Le peuple Warao, le deuxième groupe autochtone du Venezuela, constitue un autre groupe démographique confronté à la gravité de la crise du VIH/SIDA. Il existe un taux de prévalence global de 10 % au sein de leur population, bien que de nombreux médecins suggèrent que ce taux pourrait atteindre 35 % chez les hommes. Éloignés du TAR et d'autres mesures de traitement permettant de gérer correctement le virus, de nombreux membres séropositifs de la communauté sont finalement décédés après avoir développé un SIDA en phase terminale.
Solutions contre le VIH/SIDA au Venezuela
Sans obtenir le TARV nécessaire auprès du gouvernement, de nombreuses personnes séropositives au Venezuela ont été contraintes de migrer vers les pays voisins offrant des options de traitement moins coûteuses, selon le HPN. Et pourtant, à mesure qu'ils déménageaient, un autre problème de xénophobie est apparu : alors que le TARV était désormais objectivement plus accessible, il existait de nouveaux obstacles au traitement, notamment les préjugés en matière de santé et la discrimination.

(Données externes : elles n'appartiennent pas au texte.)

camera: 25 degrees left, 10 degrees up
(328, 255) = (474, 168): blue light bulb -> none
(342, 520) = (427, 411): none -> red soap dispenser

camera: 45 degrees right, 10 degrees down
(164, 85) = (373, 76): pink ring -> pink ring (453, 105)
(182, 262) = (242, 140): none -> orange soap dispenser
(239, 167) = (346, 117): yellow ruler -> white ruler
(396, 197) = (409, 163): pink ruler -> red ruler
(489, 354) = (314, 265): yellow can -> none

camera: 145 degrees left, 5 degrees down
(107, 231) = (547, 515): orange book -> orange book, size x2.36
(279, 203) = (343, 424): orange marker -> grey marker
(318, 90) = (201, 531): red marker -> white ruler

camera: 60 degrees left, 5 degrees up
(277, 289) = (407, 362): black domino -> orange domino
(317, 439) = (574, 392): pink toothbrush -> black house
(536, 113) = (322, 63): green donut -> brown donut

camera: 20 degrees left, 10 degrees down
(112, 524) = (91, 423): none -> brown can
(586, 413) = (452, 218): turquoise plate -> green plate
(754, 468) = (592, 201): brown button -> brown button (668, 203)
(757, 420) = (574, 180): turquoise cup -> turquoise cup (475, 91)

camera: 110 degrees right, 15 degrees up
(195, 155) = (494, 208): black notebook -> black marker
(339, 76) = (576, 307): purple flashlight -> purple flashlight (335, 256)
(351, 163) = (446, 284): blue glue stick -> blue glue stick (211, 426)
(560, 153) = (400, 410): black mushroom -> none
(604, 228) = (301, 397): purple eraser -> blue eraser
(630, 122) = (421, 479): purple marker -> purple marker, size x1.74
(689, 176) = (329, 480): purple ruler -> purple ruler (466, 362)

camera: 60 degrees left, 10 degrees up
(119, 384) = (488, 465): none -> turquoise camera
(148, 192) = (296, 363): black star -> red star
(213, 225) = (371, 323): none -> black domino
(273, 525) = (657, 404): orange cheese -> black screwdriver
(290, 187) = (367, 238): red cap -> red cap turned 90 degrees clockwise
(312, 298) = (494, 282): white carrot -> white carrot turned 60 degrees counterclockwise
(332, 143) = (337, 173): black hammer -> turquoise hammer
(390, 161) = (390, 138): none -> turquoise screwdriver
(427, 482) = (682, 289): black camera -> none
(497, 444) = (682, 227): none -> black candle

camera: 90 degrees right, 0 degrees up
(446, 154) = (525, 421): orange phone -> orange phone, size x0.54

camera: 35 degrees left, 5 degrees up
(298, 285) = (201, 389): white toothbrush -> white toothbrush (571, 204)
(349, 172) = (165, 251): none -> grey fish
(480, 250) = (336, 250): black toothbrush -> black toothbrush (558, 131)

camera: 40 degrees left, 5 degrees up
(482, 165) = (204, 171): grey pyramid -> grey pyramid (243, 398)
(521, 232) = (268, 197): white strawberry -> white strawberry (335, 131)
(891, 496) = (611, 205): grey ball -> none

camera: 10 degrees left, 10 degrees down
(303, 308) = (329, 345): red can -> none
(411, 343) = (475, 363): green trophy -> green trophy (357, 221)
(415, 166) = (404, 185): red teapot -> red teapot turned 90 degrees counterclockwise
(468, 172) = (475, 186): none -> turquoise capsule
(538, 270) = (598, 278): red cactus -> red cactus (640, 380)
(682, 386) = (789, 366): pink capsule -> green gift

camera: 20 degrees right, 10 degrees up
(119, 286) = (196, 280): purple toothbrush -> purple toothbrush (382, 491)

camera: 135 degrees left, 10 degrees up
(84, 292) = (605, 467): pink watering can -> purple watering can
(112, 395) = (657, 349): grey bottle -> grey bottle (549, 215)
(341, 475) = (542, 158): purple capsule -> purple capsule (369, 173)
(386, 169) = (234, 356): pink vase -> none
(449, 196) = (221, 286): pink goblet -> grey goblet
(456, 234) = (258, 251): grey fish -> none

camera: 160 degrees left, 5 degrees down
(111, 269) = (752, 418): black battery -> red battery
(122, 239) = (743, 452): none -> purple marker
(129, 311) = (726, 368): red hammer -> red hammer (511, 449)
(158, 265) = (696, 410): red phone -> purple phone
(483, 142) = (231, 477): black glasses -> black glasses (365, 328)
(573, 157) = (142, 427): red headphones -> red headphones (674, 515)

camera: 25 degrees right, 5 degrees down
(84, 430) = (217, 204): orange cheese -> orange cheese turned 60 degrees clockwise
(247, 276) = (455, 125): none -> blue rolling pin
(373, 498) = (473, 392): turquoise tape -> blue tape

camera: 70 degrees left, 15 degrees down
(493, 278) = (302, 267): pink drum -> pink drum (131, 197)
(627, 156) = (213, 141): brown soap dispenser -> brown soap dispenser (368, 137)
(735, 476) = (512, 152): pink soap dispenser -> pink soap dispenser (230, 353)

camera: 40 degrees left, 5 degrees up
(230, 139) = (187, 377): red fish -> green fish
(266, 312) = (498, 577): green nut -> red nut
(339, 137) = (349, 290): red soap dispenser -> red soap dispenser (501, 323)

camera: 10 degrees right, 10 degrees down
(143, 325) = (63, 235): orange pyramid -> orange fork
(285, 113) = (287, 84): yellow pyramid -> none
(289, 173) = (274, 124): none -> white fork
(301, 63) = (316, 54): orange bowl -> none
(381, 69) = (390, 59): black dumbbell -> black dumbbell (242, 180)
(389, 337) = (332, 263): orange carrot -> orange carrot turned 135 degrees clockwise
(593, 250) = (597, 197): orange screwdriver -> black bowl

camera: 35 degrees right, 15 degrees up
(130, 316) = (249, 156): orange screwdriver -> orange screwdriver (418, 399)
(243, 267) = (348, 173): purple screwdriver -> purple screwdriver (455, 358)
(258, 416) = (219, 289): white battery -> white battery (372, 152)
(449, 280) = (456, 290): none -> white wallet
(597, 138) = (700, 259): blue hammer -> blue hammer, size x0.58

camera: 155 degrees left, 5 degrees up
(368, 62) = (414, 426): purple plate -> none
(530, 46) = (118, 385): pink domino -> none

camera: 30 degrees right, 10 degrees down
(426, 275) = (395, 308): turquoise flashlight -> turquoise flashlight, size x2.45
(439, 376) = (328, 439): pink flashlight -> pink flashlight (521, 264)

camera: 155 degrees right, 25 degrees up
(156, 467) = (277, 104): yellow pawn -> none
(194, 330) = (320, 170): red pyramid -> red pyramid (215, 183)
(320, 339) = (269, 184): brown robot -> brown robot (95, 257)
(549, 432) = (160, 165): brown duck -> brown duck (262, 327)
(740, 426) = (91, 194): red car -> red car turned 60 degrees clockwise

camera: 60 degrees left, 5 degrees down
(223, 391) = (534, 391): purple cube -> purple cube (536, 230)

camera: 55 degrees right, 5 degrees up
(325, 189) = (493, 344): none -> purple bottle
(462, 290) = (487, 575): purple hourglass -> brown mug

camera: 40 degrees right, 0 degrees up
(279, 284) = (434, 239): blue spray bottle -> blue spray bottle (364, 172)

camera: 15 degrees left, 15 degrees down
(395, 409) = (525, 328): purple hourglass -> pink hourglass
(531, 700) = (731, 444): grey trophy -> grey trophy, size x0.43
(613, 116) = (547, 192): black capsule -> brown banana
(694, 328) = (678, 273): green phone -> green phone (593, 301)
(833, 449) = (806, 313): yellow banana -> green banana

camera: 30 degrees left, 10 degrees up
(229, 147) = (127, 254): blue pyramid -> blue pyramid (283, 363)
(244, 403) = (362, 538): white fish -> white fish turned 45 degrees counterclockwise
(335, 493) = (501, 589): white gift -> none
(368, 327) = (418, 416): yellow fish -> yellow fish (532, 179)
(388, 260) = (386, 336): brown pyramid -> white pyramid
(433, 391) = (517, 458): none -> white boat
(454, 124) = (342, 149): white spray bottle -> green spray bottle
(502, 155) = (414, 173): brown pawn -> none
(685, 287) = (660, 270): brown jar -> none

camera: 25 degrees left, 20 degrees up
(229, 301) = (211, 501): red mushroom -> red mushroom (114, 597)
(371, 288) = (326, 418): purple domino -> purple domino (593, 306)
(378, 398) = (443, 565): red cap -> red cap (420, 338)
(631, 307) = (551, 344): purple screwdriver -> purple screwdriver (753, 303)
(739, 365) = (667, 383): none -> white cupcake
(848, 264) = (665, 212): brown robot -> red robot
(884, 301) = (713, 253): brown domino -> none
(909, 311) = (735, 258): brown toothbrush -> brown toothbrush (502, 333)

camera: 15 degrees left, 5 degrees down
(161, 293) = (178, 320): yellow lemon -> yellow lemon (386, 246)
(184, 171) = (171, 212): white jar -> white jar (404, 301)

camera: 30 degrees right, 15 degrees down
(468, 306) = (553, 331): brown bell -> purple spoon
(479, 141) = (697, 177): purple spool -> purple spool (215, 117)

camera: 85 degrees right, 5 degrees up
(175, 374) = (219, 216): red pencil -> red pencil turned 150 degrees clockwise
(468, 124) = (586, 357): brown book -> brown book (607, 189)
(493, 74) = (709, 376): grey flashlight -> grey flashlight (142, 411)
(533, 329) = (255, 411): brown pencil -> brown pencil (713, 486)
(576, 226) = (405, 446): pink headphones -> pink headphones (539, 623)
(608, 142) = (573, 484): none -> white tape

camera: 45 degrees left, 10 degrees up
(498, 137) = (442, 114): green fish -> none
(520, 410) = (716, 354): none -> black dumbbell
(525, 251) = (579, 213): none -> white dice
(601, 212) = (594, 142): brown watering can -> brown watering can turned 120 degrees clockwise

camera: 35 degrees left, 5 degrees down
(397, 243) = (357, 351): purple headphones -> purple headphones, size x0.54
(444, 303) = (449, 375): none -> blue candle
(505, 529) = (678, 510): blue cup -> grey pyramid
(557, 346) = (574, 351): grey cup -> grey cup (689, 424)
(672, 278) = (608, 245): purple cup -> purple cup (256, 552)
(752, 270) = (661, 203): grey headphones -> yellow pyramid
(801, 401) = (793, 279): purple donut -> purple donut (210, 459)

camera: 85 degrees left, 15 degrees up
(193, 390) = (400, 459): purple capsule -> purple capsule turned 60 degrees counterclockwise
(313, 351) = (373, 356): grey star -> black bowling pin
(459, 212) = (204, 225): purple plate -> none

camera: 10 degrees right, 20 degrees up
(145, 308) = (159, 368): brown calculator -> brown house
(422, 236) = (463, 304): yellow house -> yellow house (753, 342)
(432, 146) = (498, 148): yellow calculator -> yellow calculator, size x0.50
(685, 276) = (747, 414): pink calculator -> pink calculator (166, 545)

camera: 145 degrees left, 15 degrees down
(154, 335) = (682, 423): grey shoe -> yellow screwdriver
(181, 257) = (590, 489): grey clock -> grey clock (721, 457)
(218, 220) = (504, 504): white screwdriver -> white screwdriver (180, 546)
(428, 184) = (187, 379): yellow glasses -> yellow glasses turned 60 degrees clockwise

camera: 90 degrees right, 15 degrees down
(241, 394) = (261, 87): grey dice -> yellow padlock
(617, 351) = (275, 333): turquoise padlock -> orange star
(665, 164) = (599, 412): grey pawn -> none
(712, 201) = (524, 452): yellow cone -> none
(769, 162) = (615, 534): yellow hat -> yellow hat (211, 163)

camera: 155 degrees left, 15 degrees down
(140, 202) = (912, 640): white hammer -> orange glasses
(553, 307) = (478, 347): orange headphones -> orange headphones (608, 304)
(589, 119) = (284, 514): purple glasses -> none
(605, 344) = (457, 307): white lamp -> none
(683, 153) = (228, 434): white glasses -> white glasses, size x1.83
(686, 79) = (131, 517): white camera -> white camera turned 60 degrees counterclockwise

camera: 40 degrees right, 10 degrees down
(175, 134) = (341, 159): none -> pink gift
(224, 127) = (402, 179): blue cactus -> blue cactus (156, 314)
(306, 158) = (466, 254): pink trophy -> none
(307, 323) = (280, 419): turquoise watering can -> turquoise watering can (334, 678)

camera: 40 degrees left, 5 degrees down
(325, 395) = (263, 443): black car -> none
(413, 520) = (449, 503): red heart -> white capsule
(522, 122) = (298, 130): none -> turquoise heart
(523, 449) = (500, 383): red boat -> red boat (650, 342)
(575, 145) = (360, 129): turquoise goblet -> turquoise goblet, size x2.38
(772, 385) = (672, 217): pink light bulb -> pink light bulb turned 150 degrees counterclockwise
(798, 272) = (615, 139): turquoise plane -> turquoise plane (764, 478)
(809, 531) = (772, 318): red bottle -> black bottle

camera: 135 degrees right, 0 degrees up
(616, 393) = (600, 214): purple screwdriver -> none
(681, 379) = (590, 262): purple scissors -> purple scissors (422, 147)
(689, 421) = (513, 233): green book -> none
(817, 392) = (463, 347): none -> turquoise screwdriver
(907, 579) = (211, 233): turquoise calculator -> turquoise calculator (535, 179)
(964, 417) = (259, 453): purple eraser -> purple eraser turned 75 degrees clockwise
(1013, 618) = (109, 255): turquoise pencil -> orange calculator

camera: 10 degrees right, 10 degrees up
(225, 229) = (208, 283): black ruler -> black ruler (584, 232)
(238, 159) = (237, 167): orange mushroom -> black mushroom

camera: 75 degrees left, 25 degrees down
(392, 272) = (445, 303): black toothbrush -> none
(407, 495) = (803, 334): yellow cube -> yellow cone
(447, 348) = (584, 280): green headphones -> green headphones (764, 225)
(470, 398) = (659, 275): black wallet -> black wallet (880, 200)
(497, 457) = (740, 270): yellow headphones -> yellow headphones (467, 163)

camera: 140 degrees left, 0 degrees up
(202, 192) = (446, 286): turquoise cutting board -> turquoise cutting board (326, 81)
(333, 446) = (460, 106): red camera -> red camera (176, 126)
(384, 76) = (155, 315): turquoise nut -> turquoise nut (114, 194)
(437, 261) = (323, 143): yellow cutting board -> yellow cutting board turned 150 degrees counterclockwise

En 2020, l’ONUSIDA a établi un partenariat avec l’UNESCO pour permettre aux migrants vénézuéliens de « bénéficier d’une éducation sanitaire, de prévention et de promotion de la santé », en centrant une approche tournée vers l’avenir pour mettre fin à la crise du VIH/SIDA. Cette collaboration met l'accent sur le bien-être physique et mental des migrants vénézuéliens, en promouvant des programmes d'éducation sexuelle qui préviennent l'apparition de la violence et de la discrimination. Des militants se sont également concentrés sur l'amélioration des soins pour les personnes vivant avec le VIH, comme Nilsa Hernandez, fondatrice de Valientes Por La Vida (Brave for Life). Elle-même vénézuélienne, elle a traversé la frontière avec le Brésil pour continuer à recevoir un TAR après avoir été privée de son immunité pendant plus de deux ans. Hernandez espère soutenir d'autres migrants séropositifs en leur donnant des conseils pour s'adapter à la vie au Brésil, en leur fournissant les ressources nécessaires pour naviguer dans le pays tout en ayant accès aux régimes antiviraux.
La reconstruction du système de santé du Venezuela – avec le soutien continu des organisations internationales aux migrants et à d'autres groupes marginalisés – révèle une voie pleine d'espoir pour atténuer le VIH/SIDA au Venezuela d'ici 2030.
Eileen est basée à Fairfax, en Virginie, aux États-Unis et se concentre sur la santé mondiale pour le projet Borgen.